Objectives: This study aimed to investigate the associations between trimethylamine N-oxide (TMAO) and related metabolites in early pregnancy and the risk of gestational diabetes mellitus (GDM). Design: A prospective cohort of 22,302 pregnant women from 2010 to 2012 in Tianjin, China, was used to perform a nested case-control study. A total of 243 women with GDM and 243 women without GDM matched by maternal age (+/- 1 year) were used as cases and controls, respectively.
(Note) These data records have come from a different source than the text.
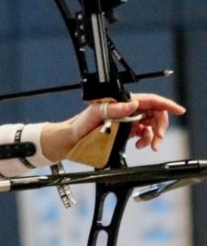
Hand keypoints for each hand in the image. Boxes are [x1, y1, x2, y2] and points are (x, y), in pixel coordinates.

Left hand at [40, 93, 184, 162]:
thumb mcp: (94, 115)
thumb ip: (113, 109)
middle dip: (159, 126)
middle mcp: (124, 109)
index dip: (165, 104)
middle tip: (157, 141)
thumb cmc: (77, 126)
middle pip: (153, 113)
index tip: (177, 110)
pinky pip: (141, 133)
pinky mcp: (123, 131)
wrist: (67, 141)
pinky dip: (144, 139)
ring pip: (149, 125)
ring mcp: (125, 120)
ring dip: (153, 135)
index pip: (149, 100)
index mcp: (120, 102)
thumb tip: (132, 104)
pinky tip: (138, 145)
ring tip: (148, 146)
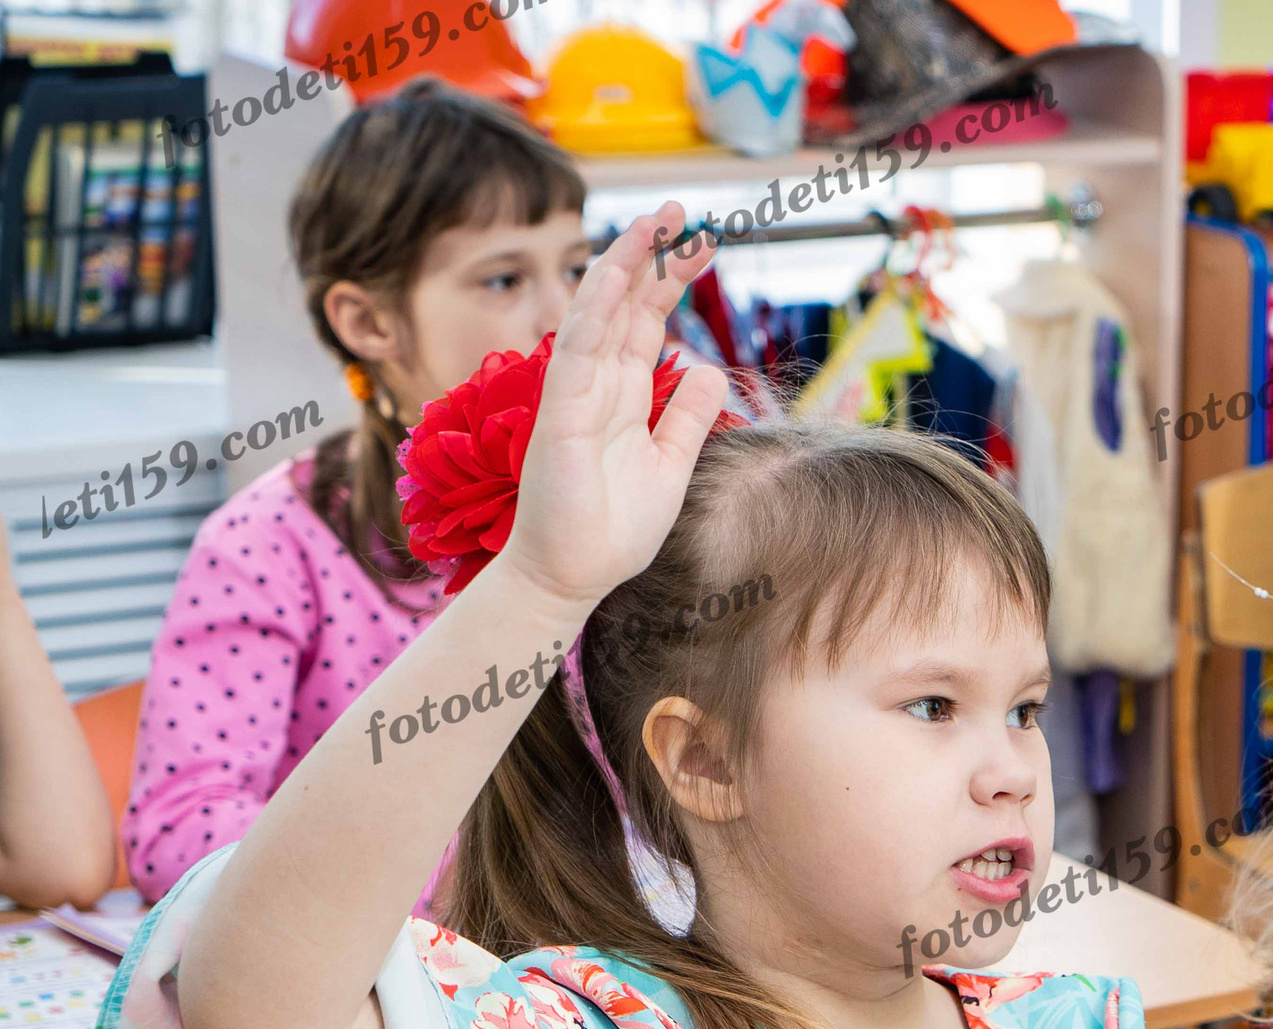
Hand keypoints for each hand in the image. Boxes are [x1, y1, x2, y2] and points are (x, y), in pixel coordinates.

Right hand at [488, 201, 729, 609]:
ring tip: (654, 221)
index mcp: (625, 396)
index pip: (649, 322)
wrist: (573, 576)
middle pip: (628, 305)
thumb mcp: (670, 463)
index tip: (703, 243)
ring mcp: (575, 395)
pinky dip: (595, 312)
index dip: (672, 281)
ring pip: (598, 314)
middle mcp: (598, 385)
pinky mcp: (560, 415)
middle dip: (653, 255)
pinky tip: (616, 275)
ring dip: (624, 265)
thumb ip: (689, 416)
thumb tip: (712, 368)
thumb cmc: (613, 528)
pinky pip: (577, 351)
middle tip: (683, 209)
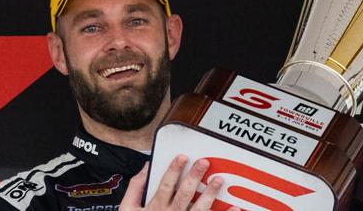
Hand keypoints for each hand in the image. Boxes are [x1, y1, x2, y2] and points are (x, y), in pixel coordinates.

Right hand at [120, 155, 239, 210]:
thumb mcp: (128, 210)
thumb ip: (135, 189)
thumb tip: (146, 168)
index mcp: (155, 208)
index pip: (166, 185)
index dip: (174, 170)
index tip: (183, 156)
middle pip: (185, 194)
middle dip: (194, 177)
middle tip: (204, 162)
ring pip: (199, 209)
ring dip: (210, 194)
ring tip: (219, 180)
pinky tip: (235, 207)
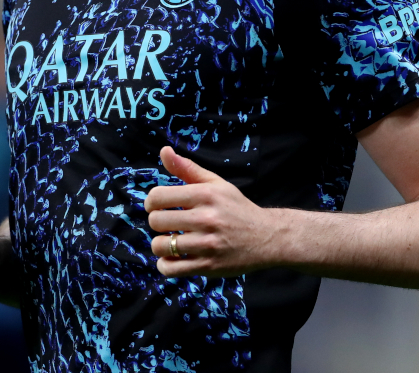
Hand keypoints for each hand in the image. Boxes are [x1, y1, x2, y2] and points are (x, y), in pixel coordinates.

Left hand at [145, 146, 282, 276]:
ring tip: (171, 241)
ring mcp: (207, 244)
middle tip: (168, 224)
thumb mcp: (216, 184)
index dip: (151, 202)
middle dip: (157, 222)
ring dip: (161, 244)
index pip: (158, 197)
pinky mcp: (208, 266)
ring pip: (161, 246)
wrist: (267, 237)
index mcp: (205, 195)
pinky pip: (171, 269)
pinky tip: (173, 257)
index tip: (157, 206)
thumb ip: (187, 168)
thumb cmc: (236, 208)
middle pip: (156, 221)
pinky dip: (165, 264)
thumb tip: (164, 150)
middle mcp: (206, 218)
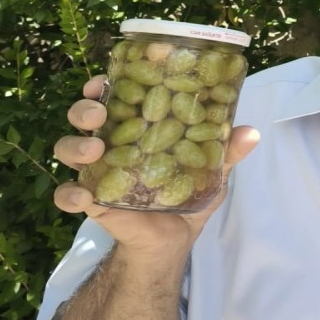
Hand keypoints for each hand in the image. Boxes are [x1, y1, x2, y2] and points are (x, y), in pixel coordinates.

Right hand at [51, 75, 258, 257]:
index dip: (105, 84)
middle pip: (83, 116)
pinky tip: (83, 197)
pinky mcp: (91, 202)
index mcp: (134, 129)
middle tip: (98, 112)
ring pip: (68, 148)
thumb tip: (252, 133)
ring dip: (75, 145)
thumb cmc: (187, 198)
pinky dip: (69, 194)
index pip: (114, 98)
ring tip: (94, 149)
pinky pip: (67, 195)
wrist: (172, 241)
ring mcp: (97, 172)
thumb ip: (227, 154)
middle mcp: (110, 145)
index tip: (106, 78)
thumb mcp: (211, 175)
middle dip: (85, 108)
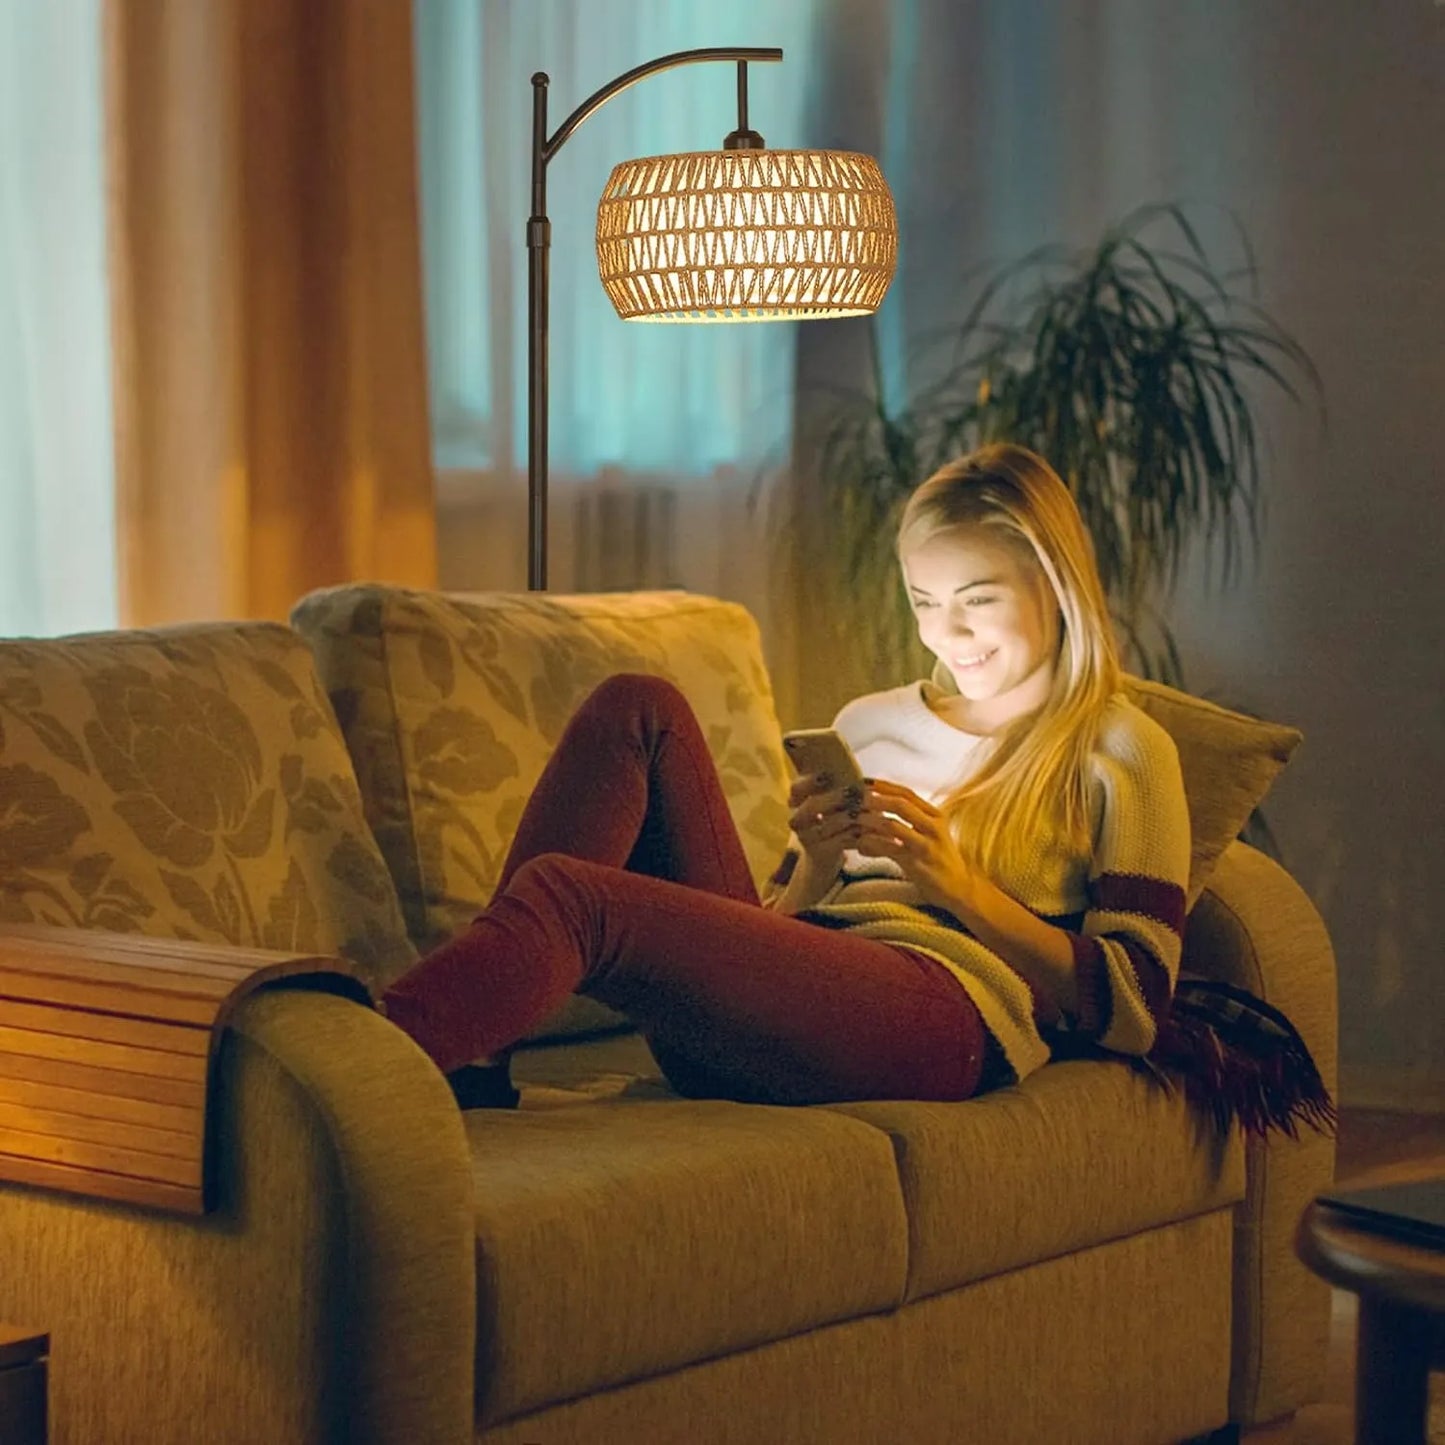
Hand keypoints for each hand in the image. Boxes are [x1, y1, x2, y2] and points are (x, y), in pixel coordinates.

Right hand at [787, 771, 863, 873]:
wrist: (827, 852)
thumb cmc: (834, 816)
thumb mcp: (833, 798)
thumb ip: (837, 784)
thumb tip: (850, 766)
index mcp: (799, 800)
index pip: (796, 788)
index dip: (810, 781)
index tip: (827, 775)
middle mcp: (798, 818)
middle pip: (810, 806)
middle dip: (832, 798)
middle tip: (851, 792)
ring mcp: (806, 836)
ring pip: (823, 825)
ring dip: (844, 817)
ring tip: (861, 811)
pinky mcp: (818, 852)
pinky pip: (835, 843)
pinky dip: (851, 835)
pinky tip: (862, 829)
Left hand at [854, 779, 980, 916]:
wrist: (959, 888)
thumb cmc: (938, 860)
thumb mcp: (928, 835)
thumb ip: (907, 822)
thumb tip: (874, 815)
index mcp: (935, 816)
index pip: (907, 793)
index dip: (884, 786)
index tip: (863, 782)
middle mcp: (933, 827)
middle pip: (900, 804)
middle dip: (875, 799)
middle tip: (855, 799)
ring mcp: (926, 845)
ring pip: (892, 825)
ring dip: (869, 820)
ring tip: (854, 819)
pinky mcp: (917, 864)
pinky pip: (889, 849)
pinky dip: (871, 844)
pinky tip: (861, 845)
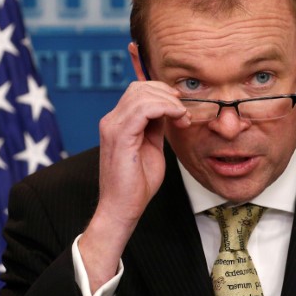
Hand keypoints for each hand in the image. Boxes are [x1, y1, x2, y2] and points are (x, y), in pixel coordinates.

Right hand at [79, 81, 190, 290]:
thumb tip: (168, 110)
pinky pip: (144, 108)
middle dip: (167, 95)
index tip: (181, 107)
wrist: (123, 207)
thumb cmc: (137, 183)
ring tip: (183, 118)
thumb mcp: (151, 146)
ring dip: (170, 102)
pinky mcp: (120, 135)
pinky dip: (166, 108)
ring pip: (142, 94)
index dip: (162, 92)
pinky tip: (177, 119)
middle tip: (184, 113)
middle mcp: (112, 120)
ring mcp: (113, 126)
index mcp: (118, 122)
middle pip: (139, 88)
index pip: (138, 91)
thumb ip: (155, 127)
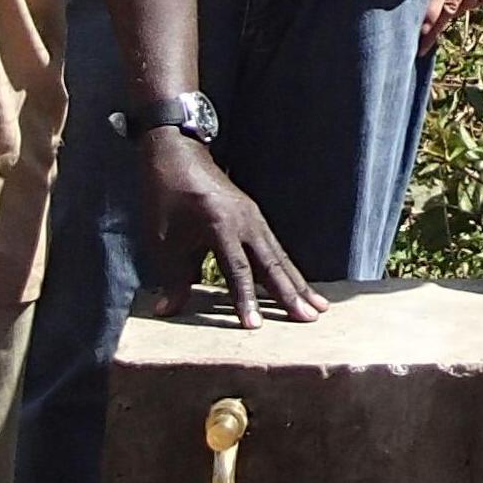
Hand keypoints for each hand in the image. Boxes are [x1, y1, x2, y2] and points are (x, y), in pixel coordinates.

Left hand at [135, 138, 322, 328]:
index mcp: (220, 224)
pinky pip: (276, 248)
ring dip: (299, 283)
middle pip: (272, 263)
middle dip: (291, 294)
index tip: (255, 326)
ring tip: (320, 308)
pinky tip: (301, 287)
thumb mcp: (162, 239)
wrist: (178, 155)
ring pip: (281, 256)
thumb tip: (166, 312)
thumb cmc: (166, 197)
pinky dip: (290, 270)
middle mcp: (246, 221)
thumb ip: (171, 277)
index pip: (237, 269)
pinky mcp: (256, 218)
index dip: (246, 299)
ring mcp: (255, 218)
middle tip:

Conditional logistic regression and restricted cubic spline were used to examine the full-range risk associations between individual TMAOs metabolites at the first antenatal care visit with GDM. Trimethylamine conversion ratio (TMA(R)) was defined as trimethylamine (TMA)/its precursors, and trimethylamine N-oxide conversion ratio (TMAO(R)) was defined as TMAO/TMA. An additive interaction between high TMA(R) and low TMAO(R) indicates a state of TMA accumulation, and a mathematical interaction between high TMA(R) and high TMAO R indicates accumulation of TMAO. Results: TMA was linearly associated with GDM, whereas TMA precursors and TMAO were inversely associated with GDM with clear threshold effects, i.e., 16 nmol/mL for TMAO, 200 nmol/mL for betaine, 112 nmol/mL for L-carnitine, and 110 and 270 nmol/mL for cholinechloride (a U-shaped relationship). Copresence of TMA(R) >0.35 and TMAO(R) <0.15 was associated with a markedly higher OR (11.16; 95% CI, 5.45 to 22.8), compared with TMA(R) >0.35 only (OR = 1.71; 95% CI, 0.42 to 6.95) or TMAO(R) <= 0.15 only (OR = 2.06; 95% CI, 1.09 to 3.90), with a significant additive interaction. However, the mathematical interaction was nonsignificant. Conclusions: TMAO metabolites in the early pregnancy were associated with the risk of GDM, whereas TMA was more likely to play a causal role in GDM.